ELLE (Suisse), Julie Vasa, jeudi 29 septembre 2022


Une romancière est née.

Entrée fracassante de la journaliste valaisanne Sarah Jollien-Fardel sur la scène littéraire : elle signe chez Sabine Wespieser éditeur un premier roman auréolé du Prix du Roman Fnac et en lice pour plusieurs autres dont le prestigieux Prix Goncourt.
Peut-on se construire lorsque l’on a été brisé dès sa tendre enfance par des violences inouïes ? Peut-on surmonter de telles souffrances ?

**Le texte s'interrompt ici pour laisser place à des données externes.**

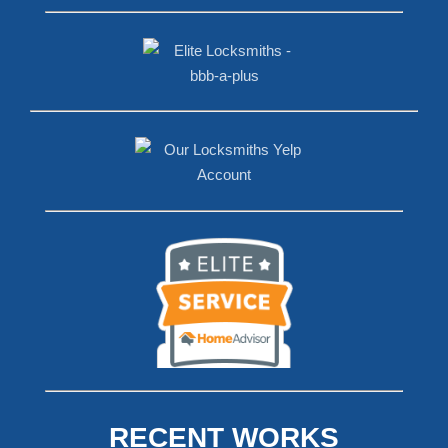
RECENT WORKS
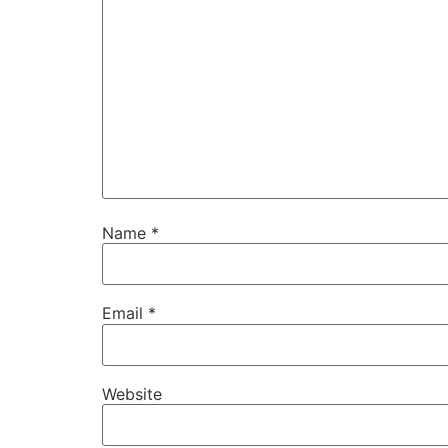
Name
*
Email
*
Website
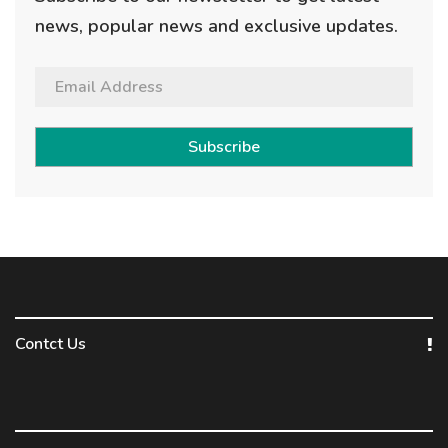
news, popular news and exclusive updates.
Subscribe
Contct Us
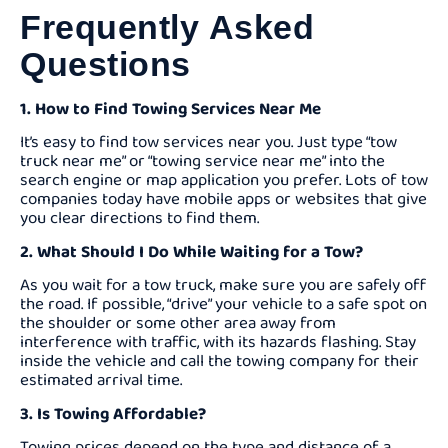
Frequently Asked
Questions
1. How to Find Towing Services Near Me
It’s easy to find tow services near you. Just type “tow
truck near me” or “towing service near me” into the
search engine or map application you prefer. Lots of tow
companies today have mobile apps or websites that give
you clear directions to find them.
2. What Should I Do While Waiting for a Tow?
As you wait for a tow truck, make sure you are safely off
the road. If possible, “drive” your vehicle to a safe spot on
the shoulder or some other area away from
interference with traffic, with its hazards flashing. Stay
inside the vehicle and call the towing company for their
estimated arrival time.
3. Is Towing Affordable?
Towing prices depend on the type and distance of a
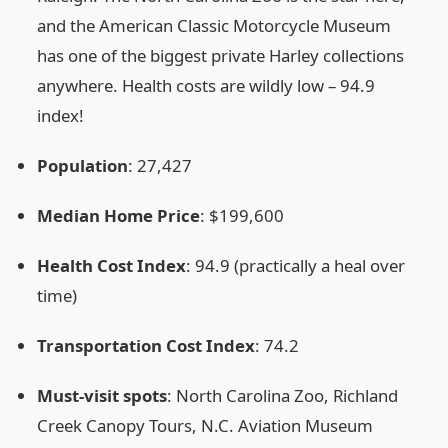
and the American Classic Motorcycle Museum
has one of the biggest private Harley collections
anywhere. Health costs are wildly low – 94.9
index!
Population
: 27,427
Median Home Price
: $199,600
Health Cost Index
: 94.9 (practically a heal over
time)
Transportation Cost Index
: 74.2
Must‑visit spots
: North Carolina Zoo, Richland
Creek Canopy Tours, N.C. Aviation Museum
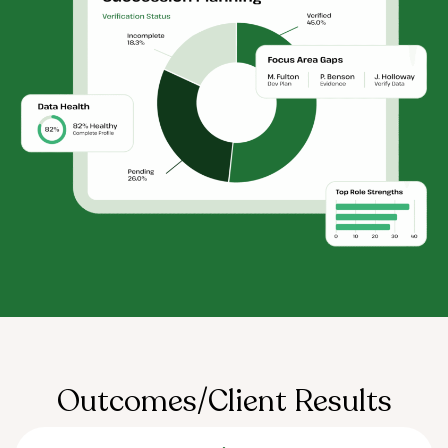
Outcomes/Client Results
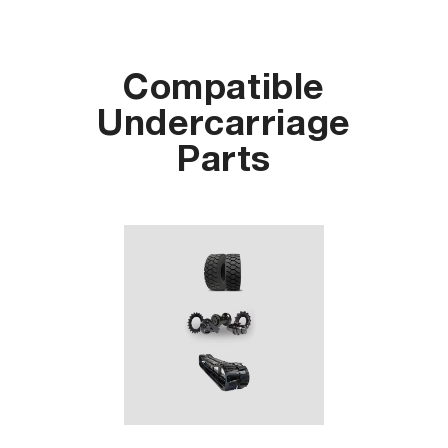
Compatible
Undercarriage
Parts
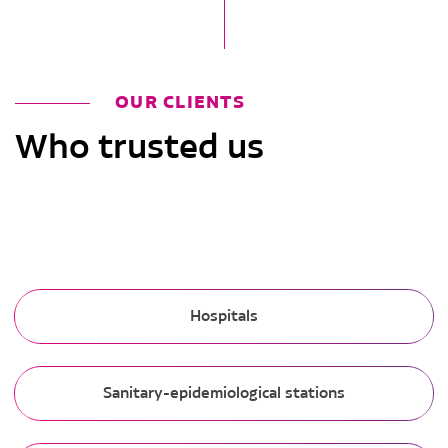
OUR CLIENTS
Who trusted us
Hospitals
Sanitary-epidemiological stations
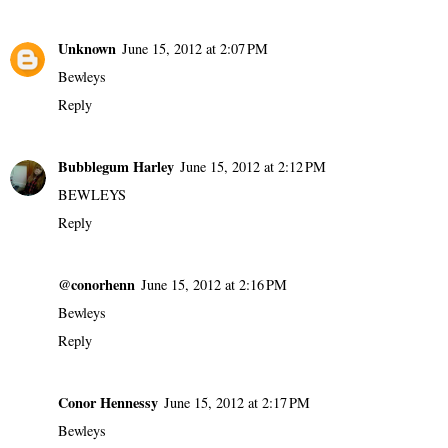
Unknown
June 15, 2012 at 2:07 PM
Bewleys
Reply
Bubblegum Harley
June 15, 2012 at 2:12 PM
BEWLEYS
Reply
@conorhenn
June 15, 2012 at 2:16 PM
Bewleys
Reply
Conor Hennessy
June 15, 2012 at 2:17 PM
Bewleys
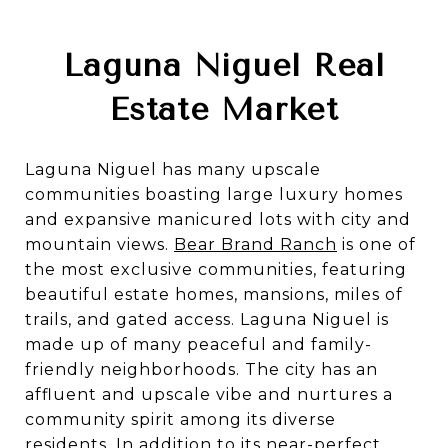
Laguna Niguel Real
Estate Market
Laguna Niguel has many upscale
communities boasting large luxury homes
and expansive manicured lots with city and
mountain views.
Bear Brand Ranch
is one of
the most exclusive communities, featuring
beautiful estate homes, mansions, miles of
trails, and gated access.
Laguna Niguel is
made up of many peaceful and family-
friendly neighborhoods. The city has an
affluent and upscale vibe and nurtures a
community spirit among its diverse
residents. In addition to its near-perfect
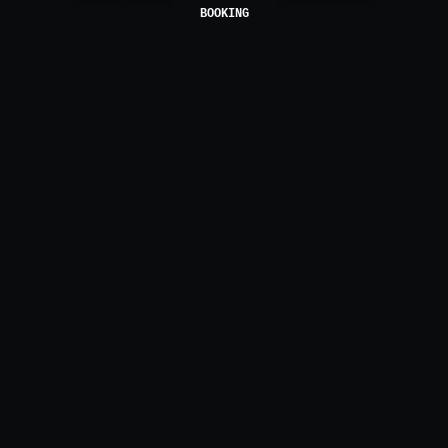
BOOKING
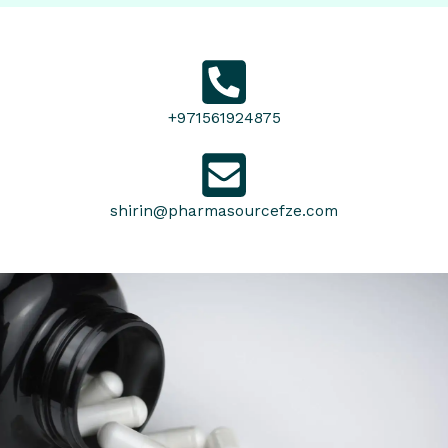
+971561924875
shirin@pharmasourcefze.com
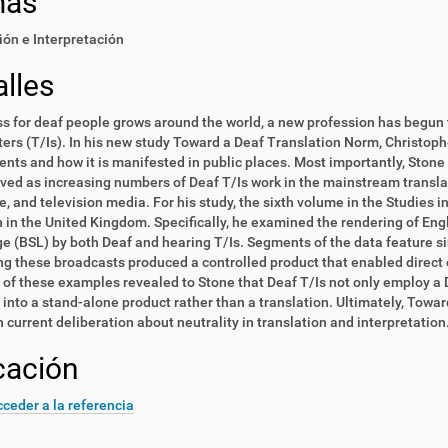
mas
ón e Interpretación
lles
s for deaf people grows around the world, a new profession has begun t
ters (T/Is). In his new study Toward a Deaf Translation Norm, Christophe
nts and how it is manifested in public places. Most importantly, Stone
ved as increasing numbers of Deaf T/Is work in the mainstream transla
re, and television media. For his study, the sixth volume in the Studies 
 in the United Kingdom. Specifically, he examined the rendering of Engl
 (BSL) by both Deaf and hearing T/Is. Segments of the data feature si
g these broadcasts produced a controlled product that enabled direct 
 of these examples revealed to Stone that Deaf T/Is not only employ a D
 into a stand-alone product rather than a translation. Ultimately, To
n current deliberation about neutrality in translation and interpretation
cación
ceder a la referencia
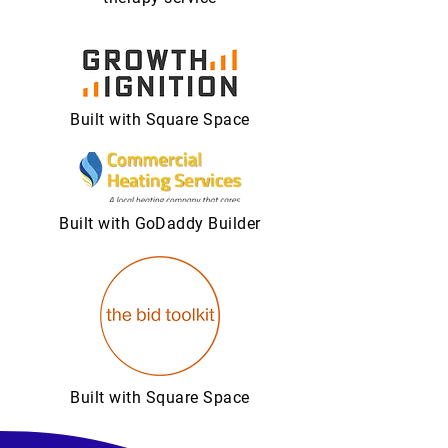
Built with Square Space
Built with GoDaddy Builder
Built with Square Space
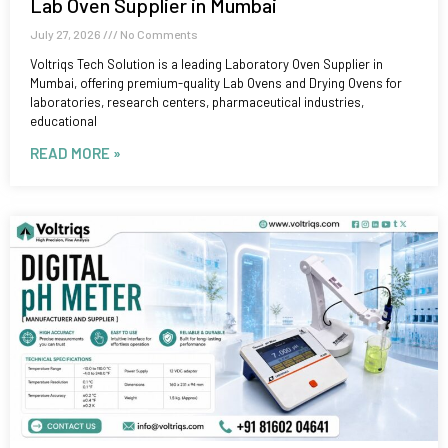
Lab Oven Supplier in Mumbai
July 27, 2026
No Comments
Voltriqs Tech Solution is a leading Laboratory Oven Supplier in
Mumbai, offering premium-quality Lab Ovens and Drying Ovens for
laboratories, research centers, pharmaceutical industries,
educational
READ MORE »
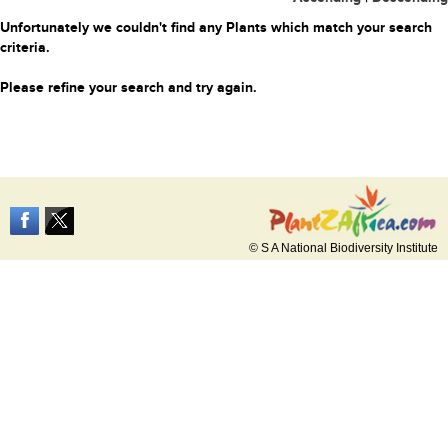
Unfortunately we couldn't find any Plants which match your search
criteria.
Please refine your search and try again.
© S A National Biodiversity Institute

Sa préférée est le récit d’une femme en colère qui tente, coûte que coûte, de refaire surface. Jeanne a grandi dans la terreur d’un père ultra-violent qui, pour un rien, s’en prenait à sa mère, à sa sœur et à elle-même. Coups en tous genres, cheveux arrachés, viols, humiliations, multiples privations… toute une panoplie de violences psychologiques et physiques dont un homme terrifiant usait quotidiennement. À la différence de sa mère et de sa sœur, Jeanne a très vite pris conscience du cycle infernal de la violences et de la lâcheté de tout son entourage, incapable de la protéger. Insouciance envolée, peur chevillée au corps, colère et orgueil en guise de moteur, elle s’est construite tant bien que mal s’éloignant de sa famille dès qu’elle a pu. Pour autant, l’émancipation ne va pas de soi. Sa préférée témoigne du très long et sinueux chemin parcouru par Jeanne, parsemé d’obstacles au gré des événements, des disparitions des siens. Un élément, personnage à part entière du livre, l’aide à se prendre en main :  le Léman. Même si le passé refait régulièrement surface, le lac est « le complice de sa mue ». L’eau et la terre, du Valais, à laquelle la narratrice revient inlassablement pour se ressourcer. Porté par une écriture puissante, ce roman dit justement la souffrance, l’empêchement d’être heureux, la difficulté à se construire, l’impossibilité de pardonner les autres et surtout soi-même. Sarah Jollien-Fardel sera présente au festival du LÀC, événement littéraire genevois, les 1er et 2 octobre.